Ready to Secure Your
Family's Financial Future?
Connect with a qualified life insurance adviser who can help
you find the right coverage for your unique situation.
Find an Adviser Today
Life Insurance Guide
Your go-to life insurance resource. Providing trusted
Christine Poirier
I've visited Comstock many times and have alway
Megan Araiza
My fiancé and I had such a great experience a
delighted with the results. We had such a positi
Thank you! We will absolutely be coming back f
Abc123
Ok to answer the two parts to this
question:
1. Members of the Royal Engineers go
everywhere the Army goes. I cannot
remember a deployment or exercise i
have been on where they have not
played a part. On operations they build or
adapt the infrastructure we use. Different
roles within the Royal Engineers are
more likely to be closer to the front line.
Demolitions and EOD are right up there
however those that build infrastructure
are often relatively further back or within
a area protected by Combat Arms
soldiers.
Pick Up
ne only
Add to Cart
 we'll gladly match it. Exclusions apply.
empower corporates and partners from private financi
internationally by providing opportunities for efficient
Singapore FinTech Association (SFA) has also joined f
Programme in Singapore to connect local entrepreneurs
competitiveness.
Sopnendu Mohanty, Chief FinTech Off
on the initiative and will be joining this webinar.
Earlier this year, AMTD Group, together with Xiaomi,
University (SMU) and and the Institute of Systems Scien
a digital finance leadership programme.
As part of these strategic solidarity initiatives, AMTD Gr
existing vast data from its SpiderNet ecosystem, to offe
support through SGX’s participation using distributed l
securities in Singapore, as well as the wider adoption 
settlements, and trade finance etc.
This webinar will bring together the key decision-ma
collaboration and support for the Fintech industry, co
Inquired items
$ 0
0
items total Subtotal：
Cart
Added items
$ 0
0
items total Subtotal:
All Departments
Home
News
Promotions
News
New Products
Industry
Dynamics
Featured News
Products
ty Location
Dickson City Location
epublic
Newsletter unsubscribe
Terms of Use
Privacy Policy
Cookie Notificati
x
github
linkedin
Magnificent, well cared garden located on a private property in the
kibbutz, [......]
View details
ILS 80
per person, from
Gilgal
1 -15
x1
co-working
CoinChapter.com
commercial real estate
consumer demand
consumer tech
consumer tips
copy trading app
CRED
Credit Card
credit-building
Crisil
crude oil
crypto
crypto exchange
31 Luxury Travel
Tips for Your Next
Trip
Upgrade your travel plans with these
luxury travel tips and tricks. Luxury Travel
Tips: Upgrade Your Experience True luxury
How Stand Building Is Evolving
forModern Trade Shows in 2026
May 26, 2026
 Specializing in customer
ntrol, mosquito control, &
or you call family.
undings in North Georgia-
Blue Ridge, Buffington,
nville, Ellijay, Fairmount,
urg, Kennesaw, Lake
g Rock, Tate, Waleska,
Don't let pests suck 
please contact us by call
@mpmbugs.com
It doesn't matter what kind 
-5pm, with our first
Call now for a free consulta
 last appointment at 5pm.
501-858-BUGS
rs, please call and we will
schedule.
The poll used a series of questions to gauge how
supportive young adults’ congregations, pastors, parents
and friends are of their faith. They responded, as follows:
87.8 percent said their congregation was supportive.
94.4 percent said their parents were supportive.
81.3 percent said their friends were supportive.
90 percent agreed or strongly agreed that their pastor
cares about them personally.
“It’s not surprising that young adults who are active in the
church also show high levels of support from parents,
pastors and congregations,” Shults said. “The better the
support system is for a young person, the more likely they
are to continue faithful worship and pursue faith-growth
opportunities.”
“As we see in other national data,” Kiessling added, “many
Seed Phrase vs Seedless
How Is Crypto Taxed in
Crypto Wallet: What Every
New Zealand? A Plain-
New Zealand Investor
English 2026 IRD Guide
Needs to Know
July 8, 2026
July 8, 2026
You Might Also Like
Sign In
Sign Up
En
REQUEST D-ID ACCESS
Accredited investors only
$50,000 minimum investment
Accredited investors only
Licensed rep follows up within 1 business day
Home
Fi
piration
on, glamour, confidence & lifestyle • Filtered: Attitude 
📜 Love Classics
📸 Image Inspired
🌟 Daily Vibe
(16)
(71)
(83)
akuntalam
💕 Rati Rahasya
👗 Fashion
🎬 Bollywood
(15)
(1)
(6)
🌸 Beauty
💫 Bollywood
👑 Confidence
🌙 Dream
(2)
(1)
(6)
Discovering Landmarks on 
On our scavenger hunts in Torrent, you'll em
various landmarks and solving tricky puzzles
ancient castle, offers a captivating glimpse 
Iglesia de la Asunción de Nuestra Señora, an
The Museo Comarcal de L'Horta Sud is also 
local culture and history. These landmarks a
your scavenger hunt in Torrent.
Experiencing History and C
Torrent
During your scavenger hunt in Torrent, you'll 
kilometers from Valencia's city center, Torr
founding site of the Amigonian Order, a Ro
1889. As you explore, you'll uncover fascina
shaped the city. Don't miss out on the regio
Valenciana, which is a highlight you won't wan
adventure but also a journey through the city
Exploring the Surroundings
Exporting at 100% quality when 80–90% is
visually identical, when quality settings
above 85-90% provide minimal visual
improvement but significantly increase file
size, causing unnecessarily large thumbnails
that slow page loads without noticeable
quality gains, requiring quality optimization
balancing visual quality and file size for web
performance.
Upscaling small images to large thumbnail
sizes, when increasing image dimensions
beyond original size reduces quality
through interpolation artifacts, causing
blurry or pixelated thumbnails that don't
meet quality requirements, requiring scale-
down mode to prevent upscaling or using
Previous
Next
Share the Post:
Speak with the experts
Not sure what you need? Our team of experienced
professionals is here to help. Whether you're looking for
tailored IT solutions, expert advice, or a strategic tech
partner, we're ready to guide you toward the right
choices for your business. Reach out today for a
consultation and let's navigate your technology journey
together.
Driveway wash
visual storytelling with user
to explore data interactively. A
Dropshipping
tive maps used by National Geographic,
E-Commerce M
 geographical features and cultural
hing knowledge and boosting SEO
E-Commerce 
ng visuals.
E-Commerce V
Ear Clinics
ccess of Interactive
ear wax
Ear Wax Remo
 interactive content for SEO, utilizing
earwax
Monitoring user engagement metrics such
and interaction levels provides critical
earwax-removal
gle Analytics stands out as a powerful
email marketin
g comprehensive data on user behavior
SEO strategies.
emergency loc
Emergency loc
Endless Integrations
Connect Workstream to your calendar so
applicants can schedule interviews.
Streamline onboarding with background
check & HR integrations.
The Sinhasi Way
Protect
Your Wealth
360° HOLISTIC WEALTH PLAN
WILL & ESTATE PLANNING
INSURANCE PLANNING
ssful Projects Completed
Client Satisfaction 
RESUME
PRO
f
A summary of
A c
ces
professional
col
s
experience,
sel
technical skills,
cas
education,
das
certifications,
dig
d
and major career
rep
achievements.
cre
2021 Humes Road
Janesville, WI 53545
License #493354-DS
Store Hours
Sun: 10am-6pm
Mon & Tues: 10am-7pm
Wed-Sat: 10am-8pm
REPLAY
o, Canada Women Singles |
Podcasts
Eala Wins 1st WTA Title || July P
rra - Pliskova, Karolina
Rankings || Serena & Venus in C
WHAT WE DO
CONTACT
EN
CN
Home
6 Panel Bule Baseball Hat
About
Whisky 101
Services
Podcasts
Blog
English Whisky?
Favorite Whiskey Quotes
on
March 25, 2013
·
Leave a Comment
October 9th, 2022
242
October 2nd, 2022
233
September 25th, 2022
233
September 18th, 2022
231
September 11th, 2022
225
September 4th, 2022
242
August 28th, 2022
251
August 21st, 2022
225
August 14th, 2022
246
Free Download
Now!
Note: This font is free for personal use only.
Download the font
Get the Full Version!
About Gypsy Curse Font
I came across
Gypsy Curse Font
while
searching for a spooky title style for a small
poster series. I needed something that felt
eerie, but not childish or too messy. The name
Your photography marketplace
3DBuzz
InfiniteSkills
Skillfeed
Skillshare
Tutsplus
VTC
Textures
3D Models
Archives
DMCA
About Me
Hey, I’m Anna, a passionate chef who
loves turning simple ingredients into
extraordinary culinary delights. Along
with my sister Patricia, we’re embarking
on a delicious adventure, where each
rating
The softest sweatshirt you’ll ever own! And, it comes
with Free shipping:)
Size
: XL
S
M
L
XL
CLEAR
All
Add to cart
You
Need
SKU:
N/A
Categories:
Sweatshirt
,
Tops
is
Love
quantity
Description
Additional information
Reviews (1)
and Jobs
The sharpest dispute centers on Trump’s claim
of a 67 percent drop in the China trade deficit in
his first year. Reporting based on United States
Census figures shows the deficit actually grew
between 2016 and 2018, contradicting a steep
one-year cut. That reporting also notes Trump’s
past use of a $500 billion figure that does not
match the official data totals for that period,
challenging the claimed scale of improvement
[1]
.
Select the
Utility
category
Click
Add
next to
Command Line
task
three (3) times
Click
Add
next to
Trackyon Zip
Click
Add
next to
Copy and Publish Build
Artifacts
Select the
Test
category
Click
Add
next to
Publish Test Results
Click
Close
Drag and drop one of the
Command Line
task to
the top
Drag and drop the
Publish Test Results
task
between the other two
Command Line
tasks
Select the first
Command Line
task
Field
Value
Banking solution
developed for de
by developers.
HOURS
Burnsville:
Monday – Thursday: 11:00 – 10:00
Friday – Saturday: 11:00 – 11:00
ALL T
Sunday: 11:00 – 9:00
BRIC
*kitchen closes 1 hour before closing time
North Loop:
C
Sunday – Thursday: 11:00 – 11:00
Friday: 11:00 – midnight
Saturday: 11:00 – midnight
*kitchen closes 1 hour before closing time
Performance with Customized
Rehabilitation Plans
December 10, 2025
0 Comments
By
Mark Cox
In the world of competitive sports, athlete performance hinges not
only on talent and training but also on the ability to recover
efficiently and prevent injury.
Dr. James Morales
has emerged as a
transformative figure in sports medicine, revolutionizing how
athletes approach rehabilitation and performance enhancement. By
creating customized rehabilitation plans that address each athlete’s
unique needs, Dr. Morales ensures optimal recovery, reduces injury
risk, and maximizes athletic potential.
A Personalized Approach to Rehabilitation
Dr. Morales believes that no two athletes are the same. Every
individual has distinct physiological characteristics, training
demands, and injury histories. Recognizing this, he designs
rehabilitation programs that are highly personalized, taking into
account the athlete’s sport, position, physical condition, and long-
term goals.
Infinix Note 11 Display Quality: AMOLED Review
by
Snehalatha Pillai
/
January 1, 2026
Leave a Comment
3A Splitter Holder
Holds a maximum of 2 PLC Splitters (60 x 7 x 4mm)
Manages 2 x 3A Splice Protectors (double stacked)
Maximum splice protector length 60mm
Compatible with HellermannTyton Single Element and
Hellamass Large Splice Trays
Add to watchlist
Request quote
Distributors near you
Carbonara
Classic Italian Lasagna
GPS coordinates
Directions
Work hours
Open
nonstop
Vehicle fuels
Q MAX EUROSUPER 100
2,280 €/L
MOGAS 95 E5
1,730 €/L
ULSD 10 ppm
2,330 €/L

Problem details:
Print again the lines of the entries above that fall between the line holding "Privacy Policy" and the line holding "and friends are", inclusive, exactly as they stand.

Task answer:
Privacy Policy
Cookie Notificati
x
github
linkedin
Magnificent, well cared garden located on a private property in the
kibbutz, [......]
View details
ILS 80
per person, from
Gilgal
1 -15
x1
co-working
CoinChapter.com
commercial real estate
consumer demand
consumer tech
consumer tips
copy trading app
CRED
Credit Card
credit-building
Crisil
crude oil
crypto
crypto exchange
31 Luxury Travel
Tips for Your Next
Trip
Upgrade your travel plans with these
luxury travel tips and tricks. Luxury Travel
Tips: Upgrade Your Experience True luxury
How Stand Building Is Evolving
forModern Trade Shows in 2026
May 26, 2026
 Specializing in customer
ntrol, mosquito control, &
or you call family.
undings in North Georgia-
Blue Ridge, Buffington,
nville, Ellijay, Fairmount,
urg, Kennesaw, Lake
g Rock, Tate, Waleska,
Don't let pests suck 
please contact us by call
@mpmbugs.com
It doesn't matter what kind 
-5pm, with our first
Call now for a free consulta
 last appointment at 5pm.
501-858-BUGS
rs, please call and we will
schedule.
The poll used a series of questions to gauge how
supportive young adults’ congregations, pastors, parents
and friends are of their faith. They responded, as follows:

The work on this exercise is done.